The IPS noted that Live Nation and many other companies that feature highly on the list of executive excess have complained about the lack of available workers during and since the pandemic.

“In response to strikes and union organising drives, corporate leaders routinely insist that they simply lack the wherewithal to raise employee pay,” the report said. “And yet top executives seem to have little trouble finding resources for enriching themselves and wealthy shareholders.”

This Executive Excess report takes an in-depth look across S&P 500 corporations, reporting the total compensation and personal stock holdings of CEOs, the CEO-worker pay gap, and the overall outlays for stock buybacks.

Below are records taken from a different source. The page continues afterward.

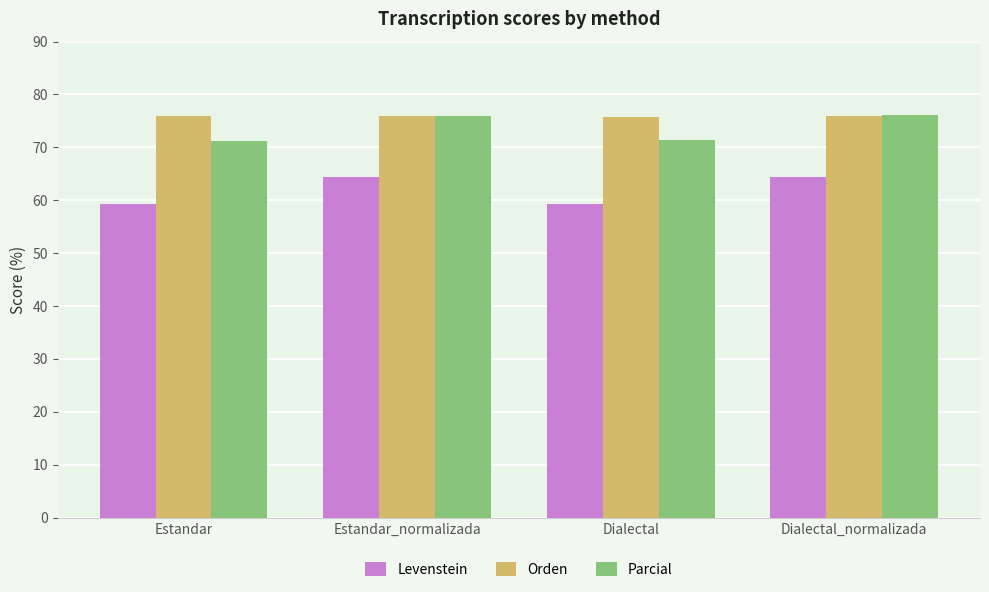

What is the spread (max minus min) of values at Estandar?

16.5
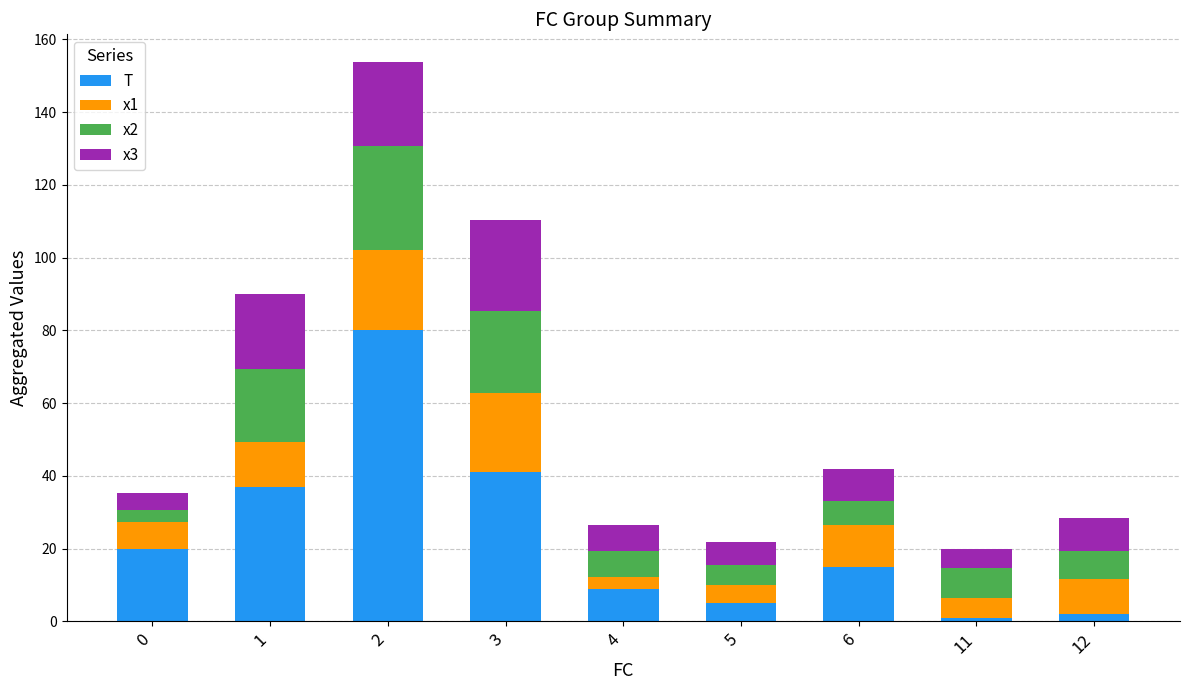

Is it true that T equals 15.0 at 6?

True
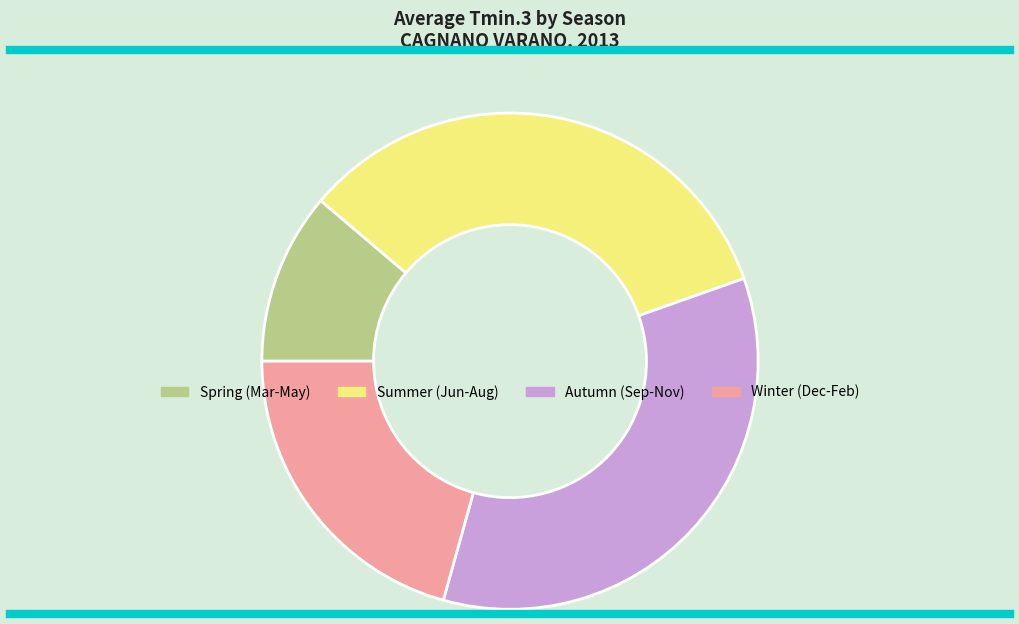

How many slices are in this pie chart?

4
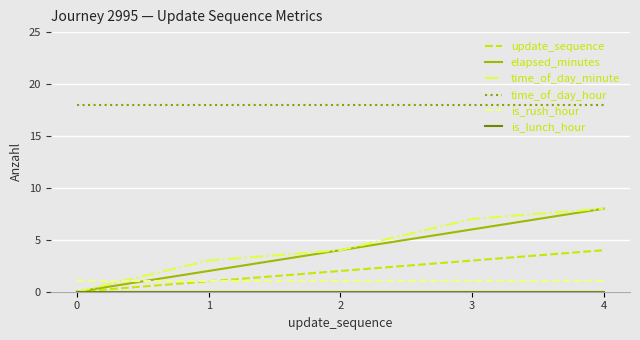

What is the difference between the highest and lowest values at 3?

18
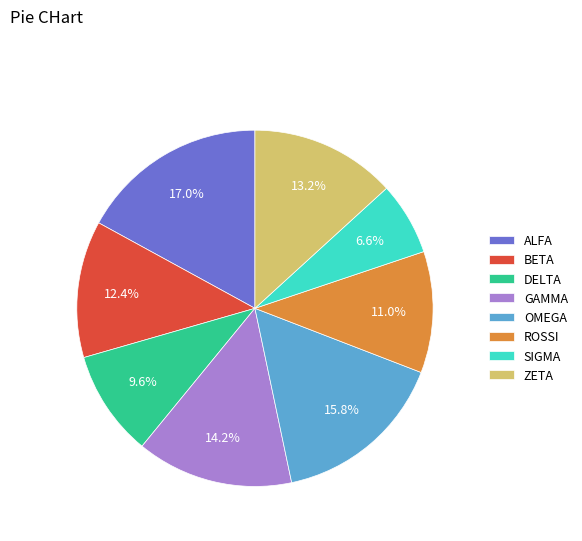

Is there any slice that represents more than half of the pie?

No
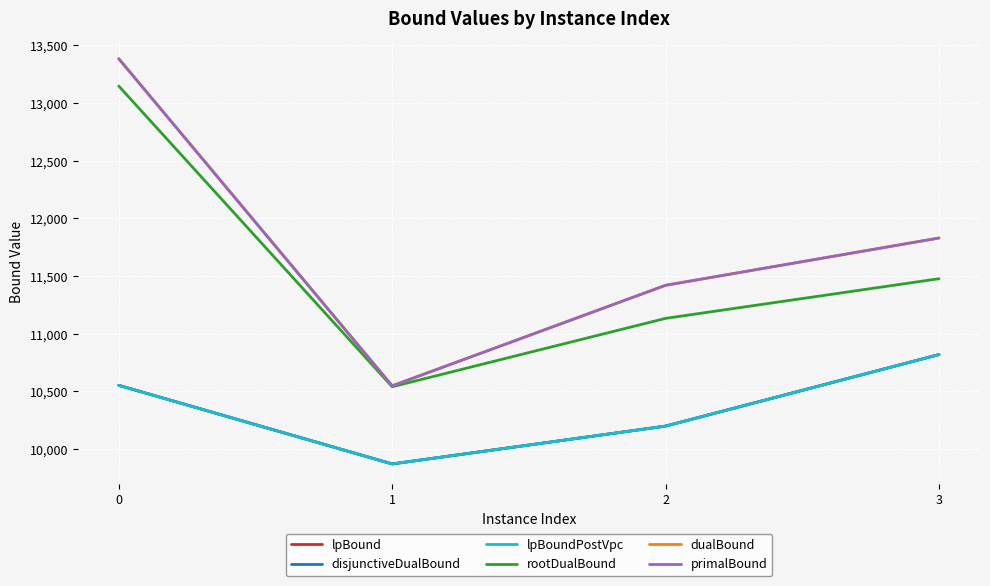

True or false: primalBound and dualBound cross at least once.

False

The median CEO-to-employee compensation ratio across the S&P 500 was 187:1.

On the low end, Tesla chief executive Elon Musk did not draw any compensation from the electric vehicle company in 2022, according to a filing. This resulted in a pay ratio of 0-to-1 compared to the median employee compensation of $34,084.

In July, Live Nation shareholders voted against Rapino’s $139m pay package after rejecting executive compensation proposals in a non-binding poll. Around 54% voted against the pay plans for the group’s leader and other C-suite executives.

Rapino was slated to earn a $6m signing fee, annual salary of $3m, $12m cash performance bonus and stock awards of $116m for a total compensation of around $139m for 2022.